## EXERCISE PASSAGE

====

2

Just finished an exam but I couldn't solve the following task:

Show that following holds true for all $n \in \mathbb{N}$:

$7^{2(n^2 +n)} \equiv 1 \mod 60$

I've tried to show that the exponent is a multiple of $\varphi(60) = 16$ and then use $a^{\varphi(n)} \equiv 1 \mod n$ but I guess that's wrong, or at least it didn't take me any further. Has anybody a tip or trick on how to solve this?

Peter Phipps
  • 3,065
Algebruh
  • 600
  • 3
    First, check that it holds for $n = 1$. That is, verify manually that $7^4 \equiv 1$. Then, show that $n^2 + n$ is always even. – Doctor Who Aug 20 '20 at 20:21
  • 1
    You don't need $\phi(60)$. As $60=2^2\cdot3\cdot5$ it suffices, by the Chinese remainder theorem, to look at $\phi(5)$, $\phi(4)$ and $\phi(3)$. – Jyrki Lahtonen Aug 20 '20 at 20:24

2 Answers2

4

Yes, $n^2+n=n(n+1)$ is always even so $2n^2+2n$ is divisible by $4$, so $2n^2+2n=4k$ and $7^{2n^2+2n}=(7^4)^k=2401^k \equiv 1 \mod 60$.

====

## EXERCISES TO COMPLETE
1 – In the congruence thread, what number is given as equal to $7^4$?
2 – Decide whether each statement agrees with the congruence thread, and quote the deciding words for each:
(a) The poster computed $\varphi(60)$ as 16.
(b) A comment says that $\phi(60)$ is needed for the proof.
(c) The answer says that $n^2+n$ is always odd.
3 – Pick up the congruence thread after its last sentence and carry it on.

## RECORDS SUPPLIED
====

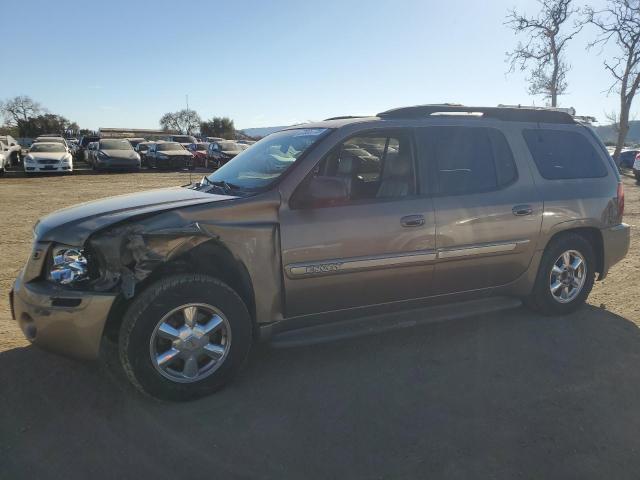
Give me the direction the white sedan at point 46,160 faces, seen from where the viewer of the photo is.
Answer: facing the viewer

====

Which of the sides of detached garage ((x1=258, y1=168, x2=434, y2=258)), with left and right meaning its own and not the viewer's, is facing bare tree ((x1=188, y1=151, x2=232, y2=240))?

====

## ANSWERS TO THE TASKS
1 – 2401

2 –
(a) Yes: "$\varphi(60) = 16$"
(b) No: "You don't need $\phi(60)$."
(c) No: "$n^2+n=n(n+1)$ is always even"

3 –
markvs
  • 19,653
1

Actually, you just need to show the exponent is always a multiple of the multiplicative order of $7$ modulo $60$. Since this value has to divide $\varphi(60) = 16$, it must be a factor of $16$. As Doctor Who's question comment indicates, you can easily determine and verify the multiplicative order is $4$ since $7$ and $7^2 = 49$ don't work, but $7^4 = 2401 \equiv 1 \pmod{60}$ does work. You then just need to confirm $n^2 + n = n(n + 1)$ is always even, which is quite easy to do since either $n$ or $n + 1$ is even for all $n$.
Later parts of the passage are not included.